Closed zhanzhuxi closed 1 year ago
We appreciate your interest in our work. We have noticed that there can be significant variations in F1 scores on SumMe/TVSum datasets when different versions of PyTorch/CUDA/GPU are used.
Our hypothesis is that these datasets are very sensitive to model initialization due to their small size, with only 25 and 50 videos in SumMe and TVSum, respectively. Tuning the model for optimal performance on different environment versions may take some time. However, we have saved checkpoints available for you to test and evaluate the results.
If possible, we suggest trying our model on our BLiSS or Daily_Mail datasets for more consistent and stable results as they have a much larger dataset size.
Thanks for sharing your open-source code! I have run the project and got F-score on the SumMe and TVSum datasets. But the results seem different from those in the paper.
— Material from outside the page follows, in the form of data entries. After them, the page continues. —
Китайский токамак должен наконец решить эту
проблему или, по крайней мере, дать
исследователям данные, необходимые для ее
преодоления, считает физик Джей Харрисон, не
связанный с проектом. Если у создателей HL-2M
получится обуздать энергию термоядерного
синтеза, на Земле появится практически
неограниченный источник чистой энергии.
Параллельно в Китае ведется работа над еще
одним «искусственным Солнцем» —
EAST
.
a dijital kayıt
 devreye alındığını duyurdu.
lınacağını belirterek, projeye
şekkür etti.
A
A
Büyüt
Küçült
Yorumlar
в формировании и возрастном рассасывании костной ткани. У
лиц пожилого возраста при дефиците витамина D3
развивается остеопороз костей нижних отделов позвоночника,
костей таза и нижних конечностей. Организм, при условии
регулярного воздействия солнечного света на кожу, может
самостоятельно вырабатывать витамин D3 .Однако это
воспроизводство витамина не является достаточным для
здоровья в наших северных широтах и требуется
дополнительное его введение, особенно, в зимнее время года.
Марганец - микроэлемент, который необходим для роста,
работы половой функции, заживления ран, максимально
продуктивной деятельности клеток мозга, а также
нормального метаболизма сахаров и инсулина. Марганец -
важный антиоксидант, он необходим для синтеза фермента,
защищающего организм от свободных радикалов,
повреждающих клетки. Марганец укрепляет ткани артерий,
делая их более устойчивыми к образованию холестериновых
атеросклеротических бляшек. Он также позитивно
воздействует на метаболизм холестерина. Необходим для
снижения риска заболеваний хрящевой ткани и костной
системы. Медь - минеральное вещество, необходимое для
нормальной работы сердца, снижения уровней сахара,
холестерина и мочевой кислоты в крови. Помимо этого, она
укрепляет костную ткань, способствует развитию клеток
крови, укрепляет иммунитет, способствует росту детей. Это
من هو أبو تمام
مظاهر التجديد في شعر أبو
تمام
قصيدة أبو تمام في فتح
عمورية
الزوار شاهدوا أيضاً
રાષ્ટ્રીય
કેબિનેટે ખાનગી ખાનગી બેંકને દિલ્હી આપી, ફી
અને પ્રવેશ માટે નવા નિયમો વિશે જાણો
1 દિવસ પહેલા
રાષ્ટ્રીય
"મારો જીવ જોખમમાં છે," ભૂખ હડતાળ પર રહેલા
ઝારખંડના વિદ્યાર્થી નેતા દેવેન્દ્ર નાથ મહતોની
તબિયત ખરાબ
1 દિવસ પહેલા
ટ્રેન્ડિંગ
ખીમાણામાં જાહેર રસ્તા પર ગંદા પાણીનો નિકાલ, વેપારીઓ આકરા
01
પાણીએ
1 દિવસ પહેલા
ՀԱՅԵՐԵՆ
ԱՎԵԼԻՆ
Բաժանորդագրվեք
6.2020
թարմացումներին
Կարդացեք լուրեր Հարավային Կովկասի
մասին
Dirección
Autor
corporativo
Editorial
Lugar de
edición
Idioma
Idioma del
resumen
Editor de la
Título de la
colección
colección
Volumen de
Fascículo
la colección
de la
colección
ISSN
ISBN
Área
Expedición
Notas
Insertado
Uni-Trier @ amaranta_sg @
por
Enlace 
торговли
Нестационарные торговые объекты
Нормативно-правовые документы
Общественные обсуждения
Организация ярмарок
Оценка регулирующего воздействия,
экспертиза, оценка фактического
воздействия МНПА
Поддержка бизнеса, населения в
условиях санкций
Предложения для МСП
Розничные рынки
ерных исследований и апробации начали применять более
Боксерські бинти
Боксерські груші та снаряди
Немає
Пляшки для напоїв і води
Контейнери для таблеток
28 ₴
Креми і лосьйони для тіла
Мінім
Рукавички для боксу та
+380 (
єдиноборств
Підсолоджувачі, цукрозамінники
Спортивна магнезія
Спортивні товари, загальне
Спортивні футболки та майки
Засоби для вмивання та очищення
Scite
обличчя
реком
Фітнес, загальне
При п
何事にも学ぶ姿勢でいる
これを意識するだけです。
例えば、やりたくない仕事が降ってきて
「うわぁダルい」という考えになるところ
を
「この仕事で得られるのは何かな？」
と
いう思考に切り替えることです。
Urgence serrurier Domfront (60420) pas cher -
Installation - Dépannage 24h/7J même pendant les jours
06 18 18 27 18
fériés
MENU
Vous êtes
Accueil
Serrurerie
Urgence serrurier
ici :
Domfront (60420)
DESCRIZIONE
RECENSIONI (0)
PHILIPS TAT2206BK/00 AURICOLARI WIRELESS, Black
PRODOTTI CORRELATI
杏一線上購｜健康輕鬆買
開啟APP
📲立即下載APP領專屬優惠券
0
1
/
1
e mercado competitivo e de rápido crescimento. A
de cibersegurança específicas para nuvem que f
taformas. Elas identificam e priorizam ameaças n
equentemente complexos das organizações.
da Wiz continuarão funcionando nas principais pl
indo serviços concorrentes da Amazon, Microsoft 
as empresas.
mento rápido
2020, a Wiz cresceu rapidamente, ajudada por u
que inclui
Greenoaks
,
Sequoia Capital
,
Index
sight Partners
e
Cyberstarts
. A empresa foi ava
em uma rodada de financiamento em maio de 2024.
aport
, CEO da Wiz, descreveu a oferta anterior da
The following are the results I got.
For SumMe: F1_results: {'split0': 0.4879799819599918, 'split1': 0.5798566120133917, 'split2': 0.5529651338830718, 'split3': 0.5264276927288803, 'split4': 0.4501540520029801} F1-score: 0.5195
For TVSum: F1_results: {'split0': 0.6302811067187952, 'split1': 0.5925235378291761, 'split2': 0.6476801856701864, 'split3': 0.6284219094681587, 'split4': 0.6346191839437079} F1-score: 0.6267
The results on the SumMe dataset are quite different from those in the paper. The parameters in the code have no other modification except setting num_workers to 0 due to the code running error. I completed the experiment with the following settings, which are inconsistent with the settings in the readme file.